Using transgenic mouse models to dissect the pathogenesis of virus-induced autoimmune disorders of the islets of Langerhans and the central nervous system.

Viruses have often been associated with autoimmune diseases. One mechanism by which self-destruction can be triggered is molecular mimicry. Many examples of cross-reactive immune responses between pathogens and self-antigens have been described. This review presents two transgenic models of autoimmune disease induced by a virus through activation of anti-self lymphocytes. Viral antigens are expressed as transgenes either in beta-cells of the pancreas or in the oligodendrocytes of the CNS. Infection by a virus encoding the same gene activated autoreactive T cells that cleared the viral infection, and as a consequence of transgene expression resulted in organ-specific autoimmune disease. In both transgenic mouse models, autoreactive lymphocytes that escaped thymic negative selection were present in the periphery. Several factors are described that play a role in the regulation of the self-reactive process precipitated by a viral infection.
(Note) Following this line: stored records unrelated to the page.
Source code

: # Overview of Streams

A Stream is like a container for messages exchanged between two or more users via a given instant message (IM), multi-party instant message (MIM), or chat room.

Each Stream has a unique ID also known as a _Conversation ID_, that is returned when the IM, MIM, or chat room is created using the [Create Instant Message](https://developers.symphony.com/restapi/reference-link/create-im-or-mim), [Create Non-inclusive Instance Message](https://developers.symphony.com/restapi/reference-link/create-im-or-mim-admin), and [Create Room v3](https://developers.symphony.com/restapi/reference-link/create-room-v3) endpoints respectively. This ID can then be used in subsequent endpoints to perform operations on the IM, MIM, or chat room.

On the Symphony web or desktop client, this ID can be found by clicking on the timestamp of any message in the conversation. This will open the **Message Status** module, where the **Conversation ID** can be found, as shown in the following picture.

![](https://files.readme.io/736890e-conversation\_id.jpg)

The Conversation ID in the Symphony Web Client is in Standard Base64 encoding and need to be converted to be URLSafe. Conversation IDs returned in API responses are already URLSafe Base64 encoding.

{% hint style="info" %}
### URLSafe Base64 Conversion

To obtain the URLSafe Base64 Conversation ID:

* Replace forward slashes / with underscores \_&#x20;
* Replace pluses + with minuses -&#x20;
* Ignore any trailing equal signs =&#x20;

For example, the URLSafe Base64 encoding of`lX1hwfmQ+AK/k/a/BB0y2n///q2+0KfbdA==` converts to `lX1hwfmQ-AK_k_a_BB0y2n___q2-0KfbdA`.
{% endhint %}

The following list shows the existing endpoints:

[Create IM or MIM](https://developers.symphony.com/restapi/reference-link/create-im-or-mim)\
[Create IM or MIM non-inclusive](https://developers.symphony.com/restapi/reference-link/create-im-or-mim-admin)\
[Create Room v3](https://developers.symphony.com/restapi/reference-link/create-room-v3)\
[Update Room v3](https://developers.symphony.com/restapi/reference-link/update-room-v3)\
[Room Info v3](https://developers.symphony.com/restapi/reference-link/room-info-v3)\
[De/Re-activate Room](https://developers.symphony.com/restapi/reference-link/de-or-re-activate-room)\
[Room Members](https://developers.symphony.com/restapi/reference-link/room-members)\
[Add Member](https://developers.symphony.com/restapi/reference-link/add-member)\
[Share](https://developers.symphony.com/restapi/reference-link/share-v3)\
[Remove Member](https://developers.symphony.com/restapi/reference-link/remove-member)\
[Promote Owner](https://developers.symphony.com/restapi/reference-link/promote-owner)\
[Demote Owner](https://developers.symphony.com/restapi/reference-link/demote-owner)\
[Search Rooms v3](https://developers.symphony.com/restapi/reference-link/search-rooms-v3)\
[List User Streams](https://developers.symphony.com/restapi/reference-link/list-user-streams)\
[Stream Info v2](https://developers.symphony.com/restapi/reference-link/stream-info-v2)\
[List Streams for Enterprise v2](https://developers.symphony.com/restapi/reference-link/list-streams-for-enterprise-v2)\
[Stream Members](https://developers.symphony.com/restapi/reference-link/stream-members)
These include the quantity of activated autoreactive T cells, the affinity of these T cells, the number of memory T cells generated following primary infection, costimulation by accessory molecules, and the types and locations of cytokines produced. In addition, unique barriers exist in target tissues that prevent or suppress autoreactive responses and define to a large extent the outcome of disease. Restimulation of autoreactive memory lymphocytes may be required to bypass these barriers and enhance autoimmune disease. Therapy directed at modifying these factors can reduce and even prevent autoimmune disease after it has been initiated.